A classic of modernism and organic architecture, Fallingwater sits on top of a waterfall. Frank Lloyd Wright designed it for the Kaufmann family who – though they had originally hoped for a view of the waterfall – came to love the home.


casa mila

2. Casa Milà

  • Location: Barcelona, Spain
  • Year of completion: 1910
  • Architect: Antoni Gaudi

Considered the greatest exponent of Catalan Modernism, Antoni Gaudi was devoted to nature and the Catholic religion. While he originally intended this organic building to have a religious purpose, it is now an apartment building. True to the organic style, it features honey shapes that seemingly emerge from the earth.


Kunsthaus Graz

3. Kunsthaus Graz

  • Location: Graz, Austria
  • Year of completion: 2003
  • Architects: Peter Cook & Colin Fournier

An audacious, stunning work, Kunsthaus Graz museum is known by locals as ‘the friendly alien’. Contrasting with the surrounding baroque roofs it owes its alien-like shape and appearance to iridescent blue acrylic panels.


Taliesin West

4. Taliesin West

  • Location: Scottsdale, Arizona
  • Year of completion: 1937
  • Architect: Frank Lloyd Wright

Designed by Frank Lloyd Wright as his winter home and studio, Taliesin West is now home to the Frank Lloyd Wright Foundation. A perfect example of the architect’s passion for welcoming the exterior, the organic building has walls that are made from local desert rocks, stacked within wood forms.


east beach cafe

5. East Beach Cafe

  • Location: Littlehampton, UK
  • Year of completion: 2007
  • Architect: Thomas Heatherwick

Located in a seaside area with an industrial history, East Beach Café resembles a piece of driftwood. 40 meters long, seven meters wide and five meters high, it initially polarised locals, but has since been embraced by the community. It was the first building for Thomas Heatherwick who previously was better known as a sculpture.


Learning Hub at Nanyang Technological University

6. Learning Hub at Nanyang Technological University

  • Location: Singapore
  • Year of completion: 2015
  • Architect: Thomas Heatherwick

Earning the nicknames ‘dim sum basket building’ and ‘the Hive’, the Learning Hub consists of 12 eight-storey towers arranged around a public atrium. The organic nature of the building extends to its interior with features like gardens that are intended to encourage social interactions and study among students.


Organic architecture Australia – some noteworthy local examples

Giralang Primary School

1. Giralang Primary School

  • Location: Giralgang, ACT
  • Year of completion: 1976
  • Architect: Enrico Taglietti

Taglietti’s most famous work, Giralang Primary School features free, asymmetrical massing, along with complex geometric shapes in its roof, windows, and facias.

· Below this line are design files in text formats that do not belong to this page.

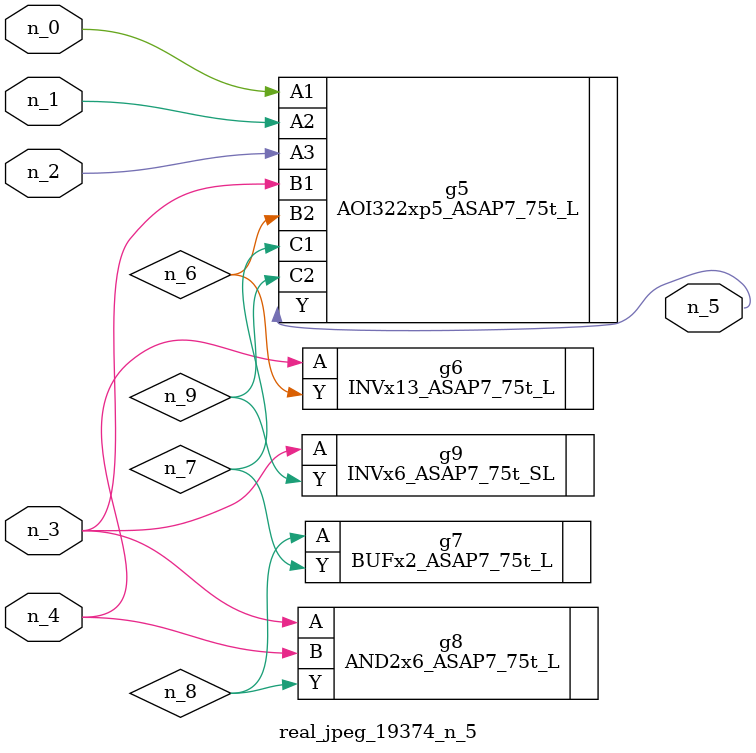
<source format=v>
module real_jpeg_19374_n_5 (n_4, n_0, n_1, n_2, n_3, n_5);

input n_4;
input n_0;
input n_1;
input n_2;
input n_3;

output n_5;

wire n_8;
wire n_6;
wire n_7;
wire n_9;

AOI322xp5_ASAP7_75t_L g5 ( 
.A1(n_0),
.A2(n_1),
.A3(n_2),
.B1(n_3),
.B2(n_6),
.C1(n_7),
.C2(n_9),
.Y(n_5)
);

AND2x6_ASAP7_75t_L g8 ( 
.A(n_3),
.B(n_4),
.Y(n_8)
);

INVx6_ASAP7_75t_SL g9 ( 
.A(n_3),
.Y(n_9)
);

INVx13_ASAP7_75t_L g6 ( 
.A(n_4),
.Y(n_6)
);

BUFx2_ASAP7_75t_L g7 ( 
.A(n_8),
.Y(n_7)
);


endmodule
</source>
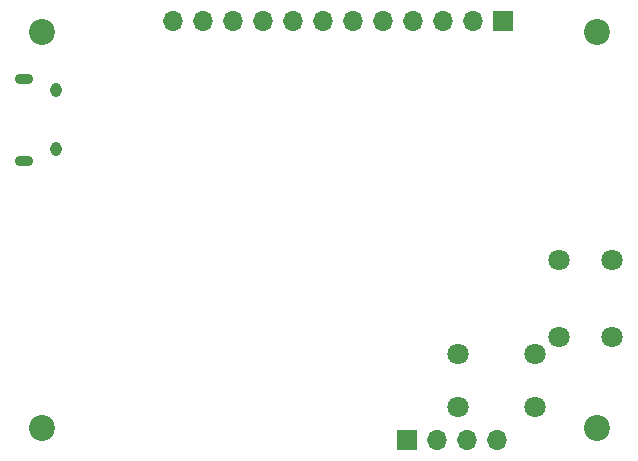
<source format=gbr>
%TF.GenerationSoftware,KiCad,Pcbnew,8.0.4*%
%TF.CreationDate,2024-08-04T17:25:46-04:00*%
%TF.ProjectId,board,626f6172-642e-46b6-9963-61645f706362,rev?*%
%TF.SameCoordinates,Original*%
%TF.FileFunction,Soldermask,Bot*%
%TF.FilePolarity,Negative*%
%FSLAX46Y46*%
G04 Gerber Fmt 4.6, Leading zero omitted, Abs format (unit mm)*
G04 Created by KiCad (PCBNEW 8.0.4) date 2024-08-04 17:25:46*
%MOMM*%
%LPD*%
G01*
G04 APERTURE LIST*
%ADD10C,1.800000*%
%ADD11C,2.200000*%
%ADD12R,1.700000X1.700000*%
%ADD13O,1.700000X1.700000*%
%ADD14O,1.550000X0.890000*%
%ADD15O,0.950000X1.250000*%
G04 APERTURE END LIST*
D10*
%TO.C,SW2*%
X86750000Y-61250000D03*
X80250000Y-61250000D03*
X86750000Y-56750000D03*
X80250000Y-56750000D03*
%TD*%
%TO.C,SW1*%
X88750000Y-55250000D03*
X88750000Y-48750000D03*
X93250000Y-55250000D03*
X93250000Y-48750000D03*
%TD*%
D11*
%TO.C,REF\u002A\u002A*%
X45000000Y-29500000D03*
%TD*%
D12*
%TO.C,J2*%
X75920000Y-64000000D03*
D13*
X78460000Y-64000000D03*
X81000000Y-64000000D03*
X83540000Y-64000000D03*
%TD*%
D11*
%TO.C,REF\u002A\u002A*%
X92000000Y-29500000D03*
%TD*%
D12*
%TO.C,J3*%
X84000000Y-28500000D03*
D13*
X81460000Y-28500000D03*
X78920000Y-28500000D03*
X76380000Y-28500000D03*
X73840000Y-28500000D03*
X71300000Y-28500000D03*
X68760000Y-28500000D03*
X66220000Y-28500000D03*
X63680000Y-28500000D03*
X61140000Y-28500000D03*
X58600000Y-28500000D03*
X56060000Y-28500000D03*
%TD*%
D11*
%TO.C,REF\u002A\u002A*%
X45000000Y-63000000D03*
%TD*%
D14*
%TO.C,J4*%
X43500000Y-33400000D03*
D15*
X46200000Y-34400000D03*
X46200000Y-39400000D03*
D14*
X43500000Y-40400000D03*
%TD*%
D11*
%TO.C,REF\u002A\u002A*%
X92000000Y-63000000D03*
%TD*%
M02*

</source>
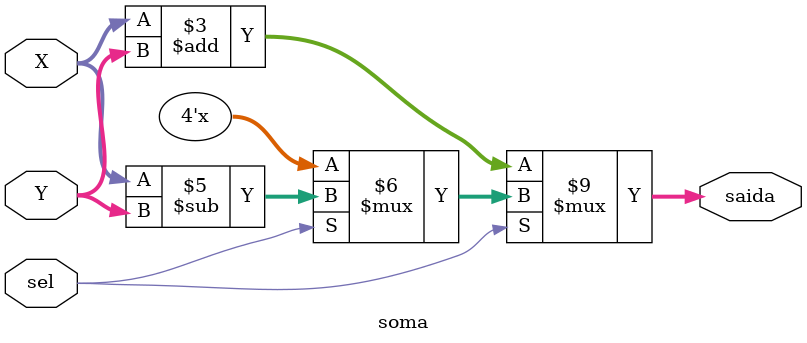
<source format=v>
    
module soma(sel, X, Y, saida);
    input [3:0] X;
    input [3:0] Y;
    output reg [3:0] saida;
    input sel;

    always begin
        if(sel == 0) //soma
            saida <= X + Y;
        else if(sel == 1)begin //sub
            saida <= X - Y;
        end
    end

endmodule // soma e subtracao com vetor de selecao para 0 sendo soma e 1 sendo subtracao
</source>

It has won several awards including the AIA 25 Year award in 2001, and the Canberra Medallion for architectural excellence in 1977 (which it received from the ACT Chapter of the RAIA).


The Audette House

2. The Audette House

  • Location: Castlecrag, Sydney
  • Year of completion: 1953
  • Architect: Peter Muller

The Audette House is the first house that Peter Muller ever completed as a qualified architect.  Located in the Sydney suburb of Castlecrag, the house was designed along three axes: a longitudinal spine intersected by two traverse axes, and with limited interior walls. The exterior walls consist of large panes, untreated Australian hardwood, and a distinctive style of brickwork.